Model instruction contract
The recommended system prompt is intentionally short — Cortex enforces behavior through state, not a long sermon:
You are working through Cortex.
For non-trivial engineering work:
1. Open or resume with cortex_open_task; use an idempotency key when a retry is possible.
2. Treat search output as candidates, not proof.
3. Before editing, state a testable hypothesis, change boundary, and verification plan.
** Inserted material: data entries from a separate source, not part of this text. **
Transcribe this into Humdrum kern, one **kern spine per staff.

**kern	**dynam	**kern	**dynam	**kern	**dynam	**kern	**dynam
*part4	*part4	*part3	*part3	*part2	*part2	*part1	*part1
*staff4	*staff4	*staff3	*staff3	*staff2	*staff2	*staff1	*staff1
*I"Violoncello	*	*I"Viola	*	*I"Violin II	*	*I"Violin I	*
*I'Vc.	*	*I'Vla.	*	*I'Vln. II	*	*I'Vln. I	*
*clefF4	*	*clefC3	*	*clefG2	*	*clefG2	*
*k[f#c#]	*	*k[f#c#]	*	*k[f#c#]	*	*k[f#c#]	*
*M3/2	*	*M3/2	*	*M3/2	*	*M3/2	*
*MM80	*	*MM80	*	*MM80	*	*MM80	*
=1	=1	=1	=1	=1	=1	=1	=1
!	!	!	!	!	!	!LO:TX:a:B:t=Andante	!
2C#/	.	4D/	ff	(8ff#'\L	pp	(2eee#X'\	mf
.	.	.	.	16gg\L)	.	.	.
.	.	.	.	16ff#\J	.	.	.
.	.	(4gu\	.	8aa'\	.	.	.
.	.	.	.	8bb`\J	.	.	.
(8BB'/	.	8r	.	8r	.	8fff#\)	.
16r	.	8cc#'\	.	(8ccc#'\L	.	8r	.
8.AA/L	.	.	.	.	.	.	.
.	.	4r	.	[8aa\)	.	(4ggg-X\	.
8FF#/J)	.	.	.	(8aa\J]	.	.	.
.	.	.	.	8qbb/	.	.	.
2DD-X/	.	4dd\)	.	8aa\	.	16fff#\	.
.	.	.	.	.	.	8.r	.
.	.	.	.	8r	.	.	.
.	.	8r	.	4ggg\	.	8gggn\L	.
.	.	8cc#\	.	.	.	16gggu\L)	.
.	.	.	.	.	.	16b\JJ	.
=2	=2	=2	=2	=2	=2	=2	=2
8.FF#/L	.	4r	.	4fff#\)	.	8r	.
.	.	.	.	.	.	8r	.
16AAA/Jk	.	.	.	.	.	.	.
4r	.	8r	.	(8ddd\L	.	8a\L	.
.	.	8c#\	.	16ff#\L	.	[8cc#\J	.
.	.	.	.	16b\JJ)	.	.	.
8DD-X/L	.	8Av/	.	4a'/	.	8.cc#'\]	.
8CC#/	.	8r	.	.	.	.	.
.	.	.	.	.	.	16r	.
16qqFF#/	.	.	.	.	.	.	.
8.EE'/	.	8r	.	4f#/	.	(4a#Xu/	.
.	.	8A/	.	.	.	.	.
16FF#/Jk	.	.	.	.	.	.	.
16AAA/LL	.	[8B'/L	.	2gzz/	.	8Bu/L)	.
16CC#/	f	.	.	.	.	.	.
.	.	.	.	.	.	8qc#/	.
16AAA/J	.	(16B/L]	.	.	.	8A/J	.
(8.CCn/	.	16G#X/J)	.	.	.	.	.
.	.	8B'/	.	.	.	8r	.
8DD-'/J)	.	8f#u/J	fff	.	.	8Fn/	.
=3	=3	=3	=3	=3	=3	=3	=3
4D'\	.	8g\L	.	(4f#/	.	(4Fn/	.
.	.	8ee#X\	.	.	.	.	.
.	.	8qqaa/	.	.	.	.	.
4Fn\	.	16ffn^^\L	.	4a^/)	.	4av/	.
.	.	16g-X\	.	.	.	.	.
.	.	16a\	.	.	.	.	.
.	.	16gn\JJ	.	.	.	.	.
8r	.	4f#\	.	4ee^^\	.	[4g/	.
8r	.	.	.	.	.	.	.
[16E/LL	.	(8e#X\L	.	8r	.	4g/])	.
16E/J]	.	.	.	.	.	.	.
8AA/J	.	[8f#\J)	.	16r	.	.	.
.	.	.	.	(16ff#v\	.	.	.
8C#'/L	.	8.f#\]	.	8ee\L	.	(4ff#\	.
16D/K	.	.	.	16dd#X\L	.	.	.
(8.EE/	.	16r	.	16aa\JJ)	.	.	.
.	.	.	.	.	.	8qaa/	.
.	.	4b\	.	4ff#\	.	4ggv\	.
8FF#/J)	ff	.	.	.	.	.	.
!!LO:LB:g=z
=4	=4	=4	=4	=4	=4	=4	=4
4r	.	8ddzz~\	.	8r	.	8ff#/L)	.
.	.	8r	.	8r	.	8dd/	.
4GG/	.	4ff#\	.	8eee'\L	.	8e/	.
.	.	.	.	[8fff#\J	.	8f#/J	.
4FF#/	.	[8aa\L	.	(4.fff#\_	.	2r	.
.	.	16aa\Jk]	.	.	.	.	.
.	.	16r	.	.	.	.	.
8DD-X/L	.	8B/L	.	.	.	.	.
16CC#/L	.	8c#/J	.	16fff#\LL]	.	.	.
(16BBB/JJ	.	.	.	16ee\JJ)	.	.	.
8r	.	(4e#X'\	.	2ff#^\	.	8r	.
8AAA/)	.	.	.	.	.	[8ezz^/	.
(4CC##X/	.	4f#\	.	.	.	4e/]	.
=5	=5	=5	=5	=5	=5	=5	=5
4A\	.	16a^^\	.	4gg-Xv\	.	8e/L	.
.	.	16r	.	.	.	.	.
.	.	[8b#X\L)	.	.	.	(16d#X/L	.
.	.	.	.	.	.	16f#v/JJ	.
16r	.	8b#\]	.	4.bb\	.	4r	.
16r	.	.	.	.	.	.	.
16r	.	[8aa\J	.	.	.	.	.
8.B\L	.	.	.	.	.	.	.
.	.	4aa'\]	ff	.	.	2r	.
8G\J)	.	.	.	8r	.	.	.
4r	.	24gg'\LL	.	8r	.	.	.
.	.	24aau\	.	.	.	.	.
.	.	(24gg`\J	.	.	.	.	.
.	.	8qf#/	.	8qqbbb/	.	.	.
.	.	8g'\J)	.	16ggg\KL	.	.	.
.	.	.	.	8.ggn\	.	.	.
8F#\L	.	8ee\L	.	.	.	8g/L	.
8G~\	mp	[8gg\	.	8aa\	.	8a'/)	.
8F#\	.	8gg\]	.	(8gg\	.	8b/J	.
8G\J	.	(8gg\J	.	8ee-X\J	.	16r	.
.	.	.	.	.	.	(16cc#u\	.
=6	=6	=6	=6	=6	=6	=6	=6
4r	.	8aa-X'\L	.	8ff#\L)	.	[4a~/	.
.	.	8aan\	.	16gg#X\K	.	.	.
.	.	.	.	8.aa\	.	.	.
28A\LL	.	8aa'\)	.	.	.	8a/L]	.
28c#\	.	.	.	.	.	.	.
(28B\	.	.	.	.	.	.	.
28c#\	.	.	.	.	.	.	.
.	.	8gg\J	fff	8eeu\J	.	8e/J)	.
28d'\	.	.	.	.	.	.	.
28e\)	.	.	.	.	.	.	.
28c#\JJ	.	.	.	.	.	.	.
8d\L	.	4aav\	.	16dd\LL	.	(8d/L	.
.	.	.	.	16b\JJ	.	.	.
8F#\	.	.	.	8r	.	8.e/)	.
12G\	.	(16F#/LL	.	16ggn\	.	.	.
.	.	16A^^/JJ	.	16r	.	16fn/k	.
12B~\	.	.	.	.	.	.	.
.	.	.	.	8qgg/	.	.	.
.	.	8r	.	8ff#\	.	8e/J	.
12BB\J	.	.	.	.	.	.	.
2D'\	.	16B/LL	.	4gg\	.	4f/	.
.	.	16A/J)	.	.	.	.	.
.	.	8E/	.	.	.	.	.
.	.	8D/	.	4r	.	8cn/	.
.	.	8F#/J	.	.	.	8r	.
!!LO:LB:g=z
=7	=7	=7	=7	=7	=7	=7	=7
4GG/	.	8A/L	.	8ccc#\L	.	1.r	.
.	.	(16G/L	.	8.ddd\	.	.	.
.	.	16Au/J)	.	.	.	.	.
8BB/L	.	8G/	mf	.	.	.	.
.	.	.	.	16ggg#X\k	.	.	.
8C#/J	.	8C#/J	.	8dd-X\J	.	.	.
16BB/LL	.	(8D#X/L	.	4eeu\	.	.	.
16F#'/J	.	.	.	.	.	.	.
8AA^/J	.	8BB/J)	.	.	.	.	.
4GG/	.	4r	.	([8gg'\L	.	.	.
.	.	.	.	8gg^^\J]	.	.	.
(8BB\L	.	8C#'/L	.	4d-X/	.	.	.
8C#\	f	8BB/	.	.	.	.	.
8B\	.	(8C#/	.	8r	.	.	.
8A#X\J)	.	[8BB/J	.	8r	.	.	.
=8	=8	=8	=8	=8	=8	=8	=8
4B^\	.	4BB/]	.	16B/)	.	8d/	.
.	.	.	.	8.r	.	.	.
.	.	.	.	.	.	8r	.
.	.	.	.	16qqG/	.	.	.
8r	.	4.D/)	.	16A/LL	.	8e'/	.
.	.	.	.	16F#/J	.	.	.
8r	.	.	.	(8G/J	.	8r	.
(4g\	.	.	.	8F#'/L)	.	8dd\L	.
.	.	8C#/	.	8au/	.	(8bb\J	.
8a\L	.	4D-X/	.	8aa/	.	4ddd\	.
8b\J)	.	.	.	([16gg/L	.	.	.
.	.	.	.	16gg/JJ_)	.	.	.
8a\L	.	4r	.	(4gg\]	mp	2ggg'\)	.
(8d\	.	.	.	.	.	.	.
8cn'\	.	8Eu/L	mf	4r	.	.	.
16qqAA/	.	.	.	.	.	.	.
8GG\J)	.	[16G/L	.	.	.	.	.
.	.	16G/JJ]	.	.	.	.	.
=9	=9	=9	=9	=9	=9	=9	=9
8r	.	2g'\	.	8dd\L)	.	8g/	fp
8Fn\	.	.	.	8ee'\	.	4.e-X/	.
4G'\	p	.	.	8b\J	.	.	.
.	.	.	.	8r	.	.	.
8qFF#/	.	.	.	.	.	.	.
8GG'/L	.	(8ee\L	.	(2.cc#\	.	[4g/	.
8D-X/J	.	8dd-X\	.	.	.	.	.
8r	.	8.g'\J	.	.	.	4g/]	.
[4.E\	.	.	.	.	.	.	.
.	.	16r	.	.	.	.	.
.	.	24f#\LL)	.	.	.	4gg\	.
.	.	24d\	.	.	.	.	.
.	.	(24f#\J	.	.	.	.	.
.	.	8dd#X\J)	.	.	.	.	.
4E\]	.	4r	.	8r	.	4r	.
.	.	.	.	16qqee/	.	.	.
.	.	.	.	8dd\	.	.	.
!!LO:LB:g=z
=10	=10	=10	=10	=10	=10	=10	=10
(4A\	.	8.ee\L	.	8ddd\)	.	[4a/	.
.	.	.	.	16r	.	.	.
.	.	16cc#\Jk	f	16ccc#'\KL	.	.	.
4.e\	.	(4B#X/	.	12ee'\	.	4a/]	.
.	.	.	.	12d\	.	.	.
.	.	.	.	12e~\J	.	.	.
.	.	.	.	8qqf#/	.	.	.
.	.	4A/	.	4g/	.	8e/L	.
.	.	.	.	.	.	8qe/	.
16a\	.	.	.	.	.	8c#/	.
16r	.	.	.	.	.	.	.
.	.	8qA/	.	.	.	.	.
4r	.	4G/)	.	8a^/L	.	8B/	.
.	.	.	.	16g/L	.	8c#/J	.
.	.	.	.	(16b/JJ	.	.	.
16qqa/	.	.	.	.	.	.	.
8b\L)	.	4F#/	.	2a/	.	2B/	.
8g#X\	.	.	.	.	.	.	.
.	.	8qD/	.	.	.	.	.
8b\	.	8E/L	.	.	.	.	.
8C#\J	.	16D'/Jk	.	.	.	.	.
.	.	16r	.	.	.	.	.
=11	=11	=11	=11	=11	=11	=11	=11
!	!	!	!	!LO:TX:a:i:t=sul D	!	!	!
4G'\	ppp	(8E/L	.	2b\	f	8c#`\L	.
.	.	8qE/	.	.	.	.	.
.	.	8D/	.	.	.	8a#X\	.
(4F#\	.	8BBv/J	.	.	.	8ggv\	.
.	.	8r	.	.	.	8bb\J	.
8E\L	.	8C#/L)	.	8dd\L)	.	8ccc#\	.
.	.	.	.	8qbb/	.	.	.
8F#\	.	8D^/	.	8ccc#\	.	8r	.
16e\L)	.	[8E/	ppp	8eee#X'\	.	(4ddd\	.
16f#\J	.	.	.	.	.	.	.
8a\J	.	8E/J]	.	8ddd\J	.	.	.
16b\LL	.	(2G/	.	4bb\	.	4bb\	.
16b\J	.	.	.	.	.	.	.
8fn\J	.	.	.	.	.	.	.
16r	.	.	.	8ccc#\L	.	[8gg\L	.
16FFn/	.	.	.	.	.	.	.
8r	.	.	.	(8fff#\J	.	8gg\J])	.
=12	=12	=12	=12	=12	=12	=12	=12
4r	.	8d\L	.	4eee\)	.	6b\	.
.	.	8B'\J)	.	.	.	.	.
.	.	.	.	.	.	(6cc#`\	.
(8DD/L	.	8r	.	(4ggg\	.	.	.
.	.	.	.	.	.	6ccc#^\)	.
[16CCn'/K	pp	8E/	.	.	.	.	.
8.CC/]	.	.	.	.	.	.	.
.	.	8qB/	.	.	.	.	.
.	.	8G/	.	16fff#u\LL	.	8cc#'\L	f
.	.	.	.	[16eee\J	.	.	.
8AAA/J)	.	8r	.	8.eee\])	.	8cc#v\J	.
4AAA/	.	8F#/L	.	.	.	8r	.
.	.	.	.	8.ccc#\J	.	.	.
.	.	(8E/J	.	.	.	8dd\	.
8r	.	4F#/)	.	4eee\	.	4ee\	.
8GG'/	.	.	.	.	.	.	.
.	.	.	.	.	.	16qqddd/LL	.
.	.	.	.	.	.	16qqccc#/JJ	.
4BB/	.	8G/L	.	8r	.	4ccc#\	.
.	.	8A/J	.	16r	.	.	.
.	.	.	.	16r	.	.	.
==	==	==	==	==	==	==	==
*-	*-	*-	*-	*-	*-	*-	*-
4. Claim the change with cortex_begin_change and keep the same actor through verification.
5. Prefer typed claimSpecs and bind important claims to the exact verifier contract.
6. Do not claim a user-visible behavior works without the relevant behavioral verifier.
7. Keep changes within the declared boundary; expand the plan if scope changes.
8. Preserve important evidence and state uncertainty explicitly.
9. Never request or expose secret values. Use capability checks and scoped execution only.Typed verification example
{
"taskId": "task_06FK…",
"actor": "agent-auth",
"claimSpecs": [
{
"id": "checkout-return",
"statement": "Login initiated at checkout returns to checkout",
"surface": "browser",
"verifier": "cairntrace",
"contract": "specs/checkout-return.yml"
},
{
"statement": "Repository unit tests pass",
"surface": "code",
"verifier": "command:unit",
"contract": "unit"
}
],
"browserSpec": "specs/checkout-return.yml"
}The command verifier must already exist in cortex.yaml; callers cannot provide executable argv. Because configured argv is arbitrary local code, it remains blocked unless the trusted launcher starts the server with CORTEX_APPROVE_COMMANDS=1 cortex serve. Repository configuration cannot approve itself; without approval Cortex records a blocked receipt. If an exact contract did not run, the named claim receipt is not_run. noOpAcknowledged: true only acknowledges an intentional no-diff change and does not make either claim pass.